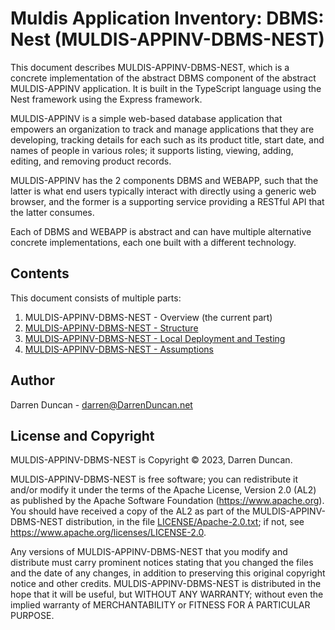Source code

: # Muldis Application Inventory: DBMS: Nest (MULDIS-APPINV-DBMS-NEST)

This document describes MULDIS-APPINV-DBMS-NEST,
which is a concrete implementation of the abstract DBMS
component of the abstract MULDIS-APPINV application.
It is built in the TypeScript language using the Nest framework
using the Express framework.

MULDIS-APPINV is a simple web-based database application that empowers an
organization to track and manage applications that they are developing,
tracking details for each such as its product title, start date, and names
of people in various roles; it supports listing, viewing, adding, editing,
and removing product records.

MULDIS-APPINV has the 2 components DBMS and WEBAPP, such that the latter is
what end users typically interact with directly using a generic web
browser, and the former is a supporting service providing a RESTful API
that the latter consumes.

Each of DBMS and WEBAPP is abstract and can have multiple alternative
concrete implementations, each one built with a different technology.

## Contents

This document consists of multiple parts:

1. MULDIS-APPINV-DBMS-NEST - Overview (the current part)
1. [MULDIS-APPINV-DBMS-NEST - Structure](docs/Structure.md)
1. [MULDIS-APPINV-DBMS-NEST - Local Deployment and Testing](docs/Local.md)
1. [MULDIS-APPINV-DBMS-NEST - Assumptions](docs/Assumptions.md)

## Author

Darren Duncan - darren@DarrenDuncan.net

## License and Copyright

MULDIS-APPINV-DBMS-NEST is Copyright © 2023, Darren Duncan.

MULDIS-APPINV-DBMS-NEST is free software;
you can redistribute it and/or modify it under the terms of the Apache
License, Version 2.0 (AL2) as published by the Apache Software Foundation
(<https://www.apache.org>).  You should have received a copy of the
AL2 as part of the MULDIS-APPINV-DBMS-NEST distribution, in the file
[LICENSE/Apache-2.0.txt](../LICENSE/Apache-2.0.txt); if not, see
<https://www.apache.org/licenses/LICENSE-2.0>.

Any versions of MULDIS-APPINV-DBMS-NEST
that you modify and distribute must carry prominent
notices stating that you changed the files and the date of any changes, in
addition to preserving this original copyright notice and other credits.
MULDIS-APPINV-DBMS-NEST is distributed in the hope that it will be
useful, but WITHOUT ANY WARRANTY; without even the implied warranty of
MERCHANTABILITY or FITNESS FOR A PARTICULAR PURPOSE.
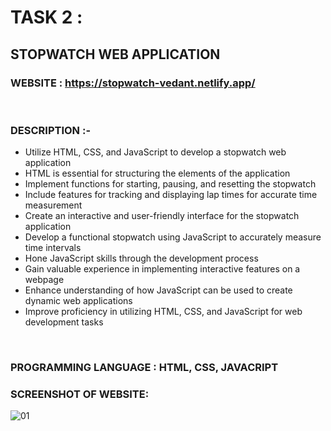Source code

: # TASK 2 : 
## STOPWATCH WEB APPLICATION

### WEBSITE : https://stopwatch-vedant.netlify.app/
<br>

### DESCRIPTION :-

- Utilize HTML, CSS, and JavaScript to develop a stopwatch web application
- HTML is essential for structuring the elements of the application
- Implement functions for starting, pausing, and resetting the stopwatch
- Include features for tracking and displaying lap times for accurate time measurement
- Create an interactive and user-friendly interface for the stopwatch application
- Develop a functional stopwatch using JavaScript to accurately measure time intervals
- Hone JavaScript skills through the development process
- Gain valuable experience in implementing interactive features on a webpage
- Enhance understanding of how JavaScript can be used to create dynamic web applications
- Improve proficiency in utilizing HTML, CSS, and JavaScript for web development tasks
<br>

### PROGRAMMING LANGUAGE : HTML, CSS, JAVACRIPT

### SCREENSHOT OF WEBSITE: 

![01](https://github.com/Arvindvadivelu/Prodigy-Infotech/assets/129649393/f6b9ebce-de1f-4687-bf29-28928b728a1d)

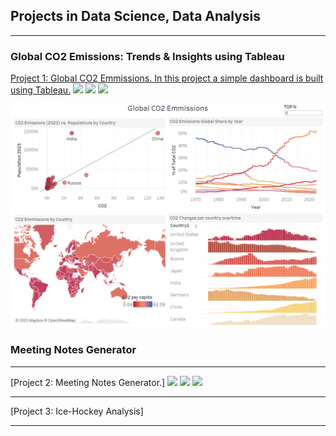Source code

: ## Projects in Data Science, Data Analysis 

---

### Global CO2 Emissions: Trends & Insights using Tableau

[Project 1: Global CO2 Emmissions. In this project a simple dashboard is built using Tableau.](/sample_page.md)
[![](https://img.shields.io/badge/Python-white?logo=Python)](#)
[![](https://img.shields.io/badge/GoogleColab-white?logo=GoogleColab)](#)
[![](https://img.shields.io/badge/Tableau-white?logo=Tableau)](#)

<img src="images/CO2_dashboard.png?raw=true"/>

### Meeting Notes Generator
---
[Project 2: Meeting Notes Generator.]
[![](https://img.shields.io/badge/Python-white?logo=Python)](#)
[![](https://img.shields.io/badge/HuggingFace-white?logo=HuggingFace)](#)
[![](https://img.shields.io/badge/Openai-white?logo=Openai)](#)

---
[Project 3: Ice-Hockey Analysis]


---


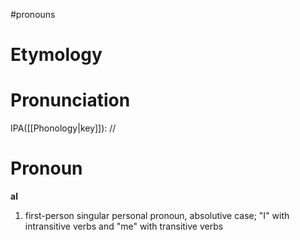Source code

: #pronouns
# Etymology
# Pronunciation
IPA([[Phonology|key]]): //
# Pronoun
**al**
1. first-person singular personal pronoun, absolutive case; "I" with intransitive verbs and "me" with transitive verbs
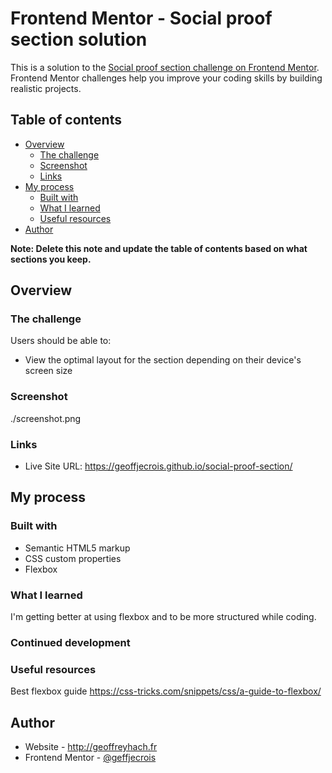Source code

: # Frontend Mentor - Social proof section solution

This is a solution to the [Social proof section challenge on Frontend Mentor](https://www.frontendmentor.io/challenges/social-proof-section-6e0qTv_bA). Frontend Mentor challenges help you improve your coding skills by building realistic projects. 

## Table of contents

- [Overview](#overview)
  - [The challenge](#the-challenge)
  - [Screenshot](#screenshot)
  - [Links](#links)
- [My process](#my-process)
  - [Built with](#built-with)
  - [What I learned](#what-i-learned)
  - [Useful resources](#useful-resources)
- [Author](#author)


**Note: Delete this note and update the table of contents based on what sections you keep.**

## Overview

### The challenge

Users should be able to:

- View the optimal layout for the section depending on their device's screen size

### Screenshot

./screenshot.png


### Links


- Live Site URL: https://geoffjecrois.github.io/social-proof-section/

## My process

### Built with

- Semantic HTML5 markup
- CSS custom properties
- Flexbox



### What I learned

I'm getting better at using flexbox and to be more structured while coding.

### Continued development



### Useful resources
Best flexbox guide
https://css-tricks.com/snippets/css/a-guide-to-flexbox/


## Author

- Website - http://geoffreyhach.fr
- Frontend Mentor - [@geffjecrois](https://www.frontendmentor.io/profile/geoffjecrois)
________
Please reproduce all of the records above word for word, leaving out the pictures.

▸ Answer for the task:
Source code

: # Muldis Application Inventory: DBMS: Nest (MULDIS-APPINV-DBMS-NEST)

This document describes MULDIS-APPINV-DBMS-NEST,
which is a concrete implementation of the abstract DBMS
component of the abstract MULDIS-APPINV application.
It is built in the TypeScript language using the Nest framework
using the Express framework.

MULDIS-APPINV is a simple web-based database application that empowers an
organization to track and manage applications that they are developing,
tracking details for each such as its product title, start date, and names
of people in various roles; it supports listing, viewing, adding, editing,
and removing product records.

MULDIS-APPINV has the 2 components DBMS and WEBAPP, such that the latter is
what end users typically interact with directly using a generic web
browser, and the former is a supporting service providing a RESTful API
that the latter consumes.

Each of DBMS and WEBAPP is abstract and can have multiple alternative
concrete implementations, each one built with a different technology.

## Contents

This document consists of multiple parts:

1. MULDIS-APPINV-DBMS-NEST - Overview (the current part)
1. [MULDIS-APPINV-DBMS-NEST - Structure](docs/Structure.md)
1. [MULDIS-APPINV-DBMS-NEST - Local Deployment and Testing](docs/Local.md)
1. [MULDIS-APPINV-DBMS-NEST - Assumptions](docs/Assumptions.md)

## Author

Darren Duncan - darren@DarrenDuncan.net

## License and Copyright

MULDIS-APPINV-DBMS-NEST is Copyright © 2023, Darren Duncan.

MULDIS-APPINV-DBMS-NEST is free software;
you can redistribute it and/or modify it under the terms of the Apache
License, Version 2.0 (AL2) as published by the Apache Software Foundation
(<https://www.apache.org>).  You should have received a copy of the
AL2 as part of the MULDIS-APPINV-DBMS-NEST distribution, in the file
[LICENSE/Apache-2.0.txt](../LICENSE/Apache-2.0.txt); if not, see
<https://www.apache.org/licenses/LICENSE-2.0>.

Any versions of MULDIS-APPINV-DBMS-NEST
that you modify and distribute must carry prominent
notices stating that you changed the files and the date of any changes, in
addition to preserving this original copyright notice and other credits.
MULDIS-APPINV-DBMS-NEST is distributed in the hope that it will be
useful, but WITHOUT ANY WARRANTY; without even the implied warranty of
MERCHANTABILITY or FITNESS FOR A PARTICULAR PURPOSE.
Source code

: # TASK 2 : 
## STOPWATCH WEB APPLICATION

### WEBSITE : https://stopwatch-vedant.netlify.app/
<br>

### DESCRIPTION :-

- Utilize HTML, CSS, and JavaScript to develop a stopwatch web application
- HTML is essential for structuring the elements of the application
- Implement functions for starting, pausing, and resetting the stopwatch
- Include features for tracking and displaying lap times for accurate time measurement
- Create an interactive and user-friendly interface for the stopwatch application
- Develop a functional stopwatch using JavaScript to accurately measure time intervals
- Hone JavaScript skills through the development process
- Gain valuable experience in implementing interactive features on a webpage
- Enhance understanding of how JavaScript can be used to create dynamic web applications
- Improve proficiency in utilizing HTML, CSS, and JavaScript for web development tasks
<br>

### PROGRAMMING LANGUAGE : HTML, CSS, JAVACRIPT

### SCREENSHOT OF WEBSITE: 

![01](https://github.com/Arvindvadivelu/Prodigy-Infotech/assets/129649393/f6b9ebce-de1f-4687-bf29-28928b728a1d)

Source code

: ## Projects in Data Science, Data Analysis 

---

### Global CO2 Emissions: Trends & Insights using Tableau

[Project 1: Global CO2 Emmissions. In this project a simple dashboard is built using Tableau.](/sample_page.md)
[![](https://img.shields.io/badge/Python-white?logo=Python)](#)
[![](https://img.shields.io/badge/GoogleColab-white?logo=GoogleColab)](#)
[![](https://img.shields.io/badge/Tableau-white?logo=Tableau)](#)

<img src="images/CO2_dashboard.png?raw=true"/>

### Meeting Notes Generator
---
[Project 2: Meeting Notes Generator.]
[![](https://img.shields.io/badge/Python-white?logo=Python)](#)
[![](https://img.shields.io/badge/HuggingFace-white?logo=HuggingFace)](#)
[![](https://img.shields.io/badge/Openai-white?logo=Openai)](#)

---
[Project 3: Ice-Hockey Analysis]


---


Source code

: #pronouns
# Etymology
# Pronunciation
IPA([[Phonology|key]]): //
# Pronoun
**al**
1. first-person singular personal pronoun, absolutive case; "I" with intransitive verbs and "me" with transitive verbs
Source code

: # Frontend Mentor - Social proof section solution

This is a solution to the [Social proof section challenge on Frontend Mentor](https://www.frontendmentor.io/challenges/social-proof-section-6e0qTv_bA). Frontend Mentor challenges help you improve your coding skills by building realistic projects. 

## Table of contents

- [Overview](#overview)
  - [The challenge](#the-challenge)
  - [Screenshot](#screenshot)
  - [Links](#links)
- [My process](#my-process)
  - [Built with](#built-with)
  - [What I learned](#what-i-learned)
  - [Useful resources](#useful-resources)
- [Author](#author)


**Note: Delete this note and update the table of contents based on what sections you keep.**

## Overview

### The challenge

Users should be able to:

- View the optimal layout for the section depending on their device's screen size

### Screenshot

./screenshot.png


### Links


- Live Site URL: https://geoffjecrois.github.io/social-proof-section/

## My process

### Built with

- Semantic HTML5 markup
- CSS custom properties
- Flexbox



### What I learned

I'm getting better at using flexbox and to be more structured while coding.

### Continued development



### Useful resources
Best flexbox guide
https://css-tricks.com/snippets/css/a-guide-to-flexbox/


## Author

- Website - http://geoffreyhach.fr
- Frontend Mentor - [@geffjecrois](https://www.frontendmentor.io/profile/geoffjecrois)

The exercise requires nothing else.